Slavery and (fictional) Georgian Britain

Olaudah Equiano (c.1750-97), or Gustavus Vassa, the African. Portrait. Nigerian autobiographer

I’ve been reading Imogen Roberts’ Crowther and Westerman series of mysteries set in and around 1780s London.  In part because of the Omohundro Institute’s work with the Georgian Papers Programme, reading more than my usual intake of eighteenth-century British history has me adding it to my diet however I can.  The premise of the novels is the unusual partnership of Harriet Westerman, the wealthy, intellectually restless widow of a naval captain semi-settled on a country estate, and Gabriel Crowther, a gentleman scientist (specifically an “anatomist”).  I can recommend the books for the characters and sets (nicely observed furnishings and fabrics).  The latest, the fifth in the series,is more gripping and consequential as Roberts takes up, and has Westerman and Crowther contend with, the ways that slavery was both foundational to and yet by a conspiracy of silence largely overlooked in Georgian Britain.

Strong historical fiction is powerful, especially so from my vantage when it swims in the same currents as historical scholarship.  I was reading Madison Smartt Bell’s biographical trilogy about Toussaint L’ouverture and the Haitian revolution at the same time as the work of Laurent Dubois and others recovering the histories of Haiti, and after I had started teaching Jennifer Morgan on gender, sexuality, and the reproductive violence of slavery alongside Ralph Trouillot’s Silencing the Past: Power and the Production of History.  I don’t teach the fiction (I know folks who do), but I’m intrigued by how fiction writers are shaped by scholarship, and vice versa.

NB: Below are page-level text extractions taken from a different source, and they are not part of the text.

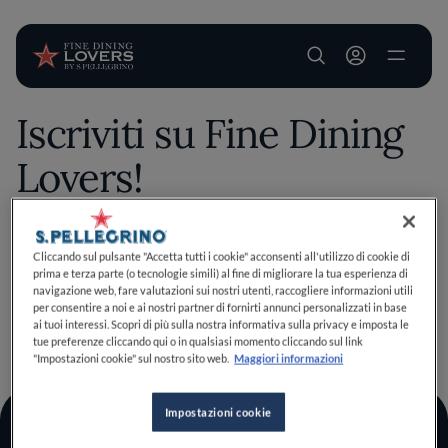
User account m
Iscriviti su Fine Dining
Salta al contenuto principale
Lovers!
Salva questo contenuto esclusivo tra i tuoi preferiti
Cliccando sul pulsante "Accetta tutti i cookie" acconsenti all'utilizzo di cookie di
prima e terza parte (o tecnologie simili) al fine di migliorare la tua esperienza di
effettuando il login o iscrivendoti, bastano pochi clic per
navigazione web, fare valutazioni sui nostri utenti, raccogliere informazioni utili
migliorare la tua esperienza culinaria!
per consentire a noi e ai nostri partner di fornirti annunci personalizzati in base
Iscriviti
Ho un account
ai tuoi interessi. Scopri di più sulla nostra informativa sulla privacy e imposta le
TORNA A INIZIO PAGINA
tue preferenze cliccando qui o in qualsiasi momento cliccando sul link
"Impostazioni cookie" sul nostro sito web.
Maggiori informazioni
Impostazioni cookie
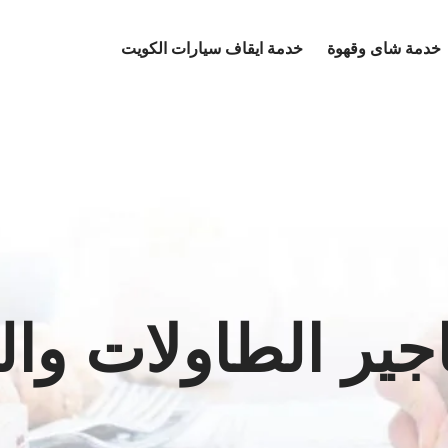
خدمة شاى وقهوة
خدمة ايقاف سيارات الكويت
اجير الطاولات وا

In reflecting on how she came to this latest topic through the story about Crowther and Westerman, Roberts wrote about how she, too, was confronting slavery’s centrality to early modern and modern Britain.  “I thought slavery horrific, of course I did,” she wrote in a blog post, “but I didn’t really think of it as being part of my cultural history, and it is.”  The story focuses on the murder of a slave trader turned abolitionist, and the question of whose murderous anger and anxiety was most provoked:  the fellow traders he denounced, or formerly enslaved men and women living in London?

Roberts’ historical notes include references to the scholarship of James Walvin, to the Legacies of British Slave-Ownership site at University College London, and especially to the importance of writers such as Quobna Ottobah Cugoano and Olaudah Equiano, citing the editing and biographical work of Vincent Caretta on the latter.  (Caretta was one of the OI’s Georgian Papers fellows and wrote in the OI’s blog about his work in the Royal Archives looking for evidence of African writers, including Cugoano, at court.)   I’d add a plug for the University of Glasgow site on Runaway Slaves in Britain.  The prominence of this and other public attention to Britain’s slaveholding is a critical additional dimension to the expanding and important scholarship on slavery and abolition in Britain.  I appreciated the chance to read it through a novelist’s eyes.